Location: Diet, Genomics and Immunology LaboratoryTitle: Javamide-I-O-methyl ester increases p53 acetylation and induces cell death via activating caspase 3/7 in monocytic THP-1 cells
Submitted to: Phytomedicine
Publication Type: Peer Reviewed Journal
Publication Acceptance Date: 10/5/2016
Publication Date: 12/1/2016
Citation: Park, J.B. 2016. Javamide-I-O-methyl ester increases p53 acetylation and induces cell death via activating caspase 3/7 in monocytic THP-1 cells. Phytomedicine. 23(13):1647-1652. doi: 10.1016/j.phymed.2016.10.004.
Interpretive Summary: The sirtuins are proteins able to deacetylate internal lysine residues that are acetylated on the e-amino group of lysine. This reversible post-translational modification of acetylation quickly manipulates a protein’s activity and regulates processes as diverse as metabolic flux and DNA repair. Therefore, they have been considered as a good target molecule for several human diseases including diabetes, cardiovascular and neurodegenerative diseases and cancer. Particularly, sirtuin2 is believed to be involved in pathological processes of neurodegenerative diseases such as Parkinson’s disease and Huntington’s disease. Therefore, in this paper, potential effects of javamide-I found in coffee on sirtuin2 and its effects on the acetylation levels of histone H3, alpha-tubulin, and p53 were investigated. Javamide-I was able to inhibit sirtuin2 strongly, and exhibited noncompetitive inhibition of sirtuin2 with Ki = 9.6 'M. Javamide-I was also able to increase the acetylation of histone H3, alpha-tubulin, and p53 in monocytic THP-1 cells. This study provides new information about sirtuin2-inhibiting activity of javamide-I found in coffee, which could be utilized in sirtuin-associated human diseases.

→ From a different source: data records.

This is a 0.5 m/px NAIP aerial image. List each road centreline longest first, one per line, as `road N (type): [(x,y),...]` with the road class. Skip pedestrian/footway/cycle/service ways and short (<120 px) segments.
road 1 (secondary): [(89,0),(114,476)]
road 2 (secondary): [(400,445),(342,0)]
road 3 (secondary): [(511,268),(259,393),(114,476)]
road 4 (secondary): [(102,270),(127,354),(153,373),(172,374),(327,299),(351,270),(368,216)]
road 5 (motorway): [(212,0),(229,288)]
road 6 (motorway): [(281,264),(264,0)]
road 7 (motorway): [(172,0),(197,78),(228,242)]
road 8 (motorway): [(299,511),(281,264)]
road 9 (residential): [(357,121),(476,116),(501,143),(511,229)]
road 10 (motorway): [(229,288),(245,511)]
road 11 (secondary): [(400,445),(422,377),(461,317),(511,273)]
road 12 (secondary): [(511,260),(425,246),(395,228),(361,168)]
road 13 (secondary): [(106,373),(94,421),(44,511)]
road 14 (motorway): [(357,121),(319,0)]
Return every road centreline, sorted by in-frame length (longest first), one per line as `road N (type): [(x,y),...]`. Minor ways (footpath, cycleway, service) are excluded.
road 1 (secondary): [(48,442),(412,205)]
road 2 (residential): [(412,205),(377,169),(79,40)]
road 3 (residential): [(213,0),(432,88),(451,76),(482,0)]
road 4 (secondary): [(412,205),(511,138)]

Technical Abstract: Our previous study suggested that javamide-II found in coffee could inhibit sirtuin1/2, thereby potentially beneficial in some human diseases such as neuronal degenerative diseases and cancer. In fact, coffee is reported to contain javamide-I, in addition to javamide-II. However, potential effects of javamide-I on sirtuin inhibition are still unknown. Therefore, in this paper, potential effects of javamide-I on sirtuin1 (nuclear), sirtuin2 (cytoplasm) and sirtuin3 (mitochondria) were investigated, and its effects on the acetylation levels of histone H3, alpha-tubulin, and p53 were also determined. For this study, javamide-I was chemically synthesized and the chemical structure was confirmed using NMR spectroscopic methods. Javamide-I was able to inhibit sirtuin1 (IC50 of 36 uM), and sirtuin2 (IC50 of 6.2 uM). However, the amide had little effect on sirtuin3. Especially related to sirtuin2, the amide exhibited noncompetitive inhibition of sirtuin2 with Ki = 9.6 uM. In supporting the inhibition, a docking simulation showed stronger binding pose of javamide-I to sirtuin2 than EX527. In monocytic THP-1 cells, javamide-I was also able to increase the acetylation of histone H3, alpha-tubulin, and p53. This study suggests that javamide-I found in coffee is likely to inhibit sirtuin2 most, and sirtuin1 in a less degree, thereby providing potentially effects on sirtuin-associated human diseases.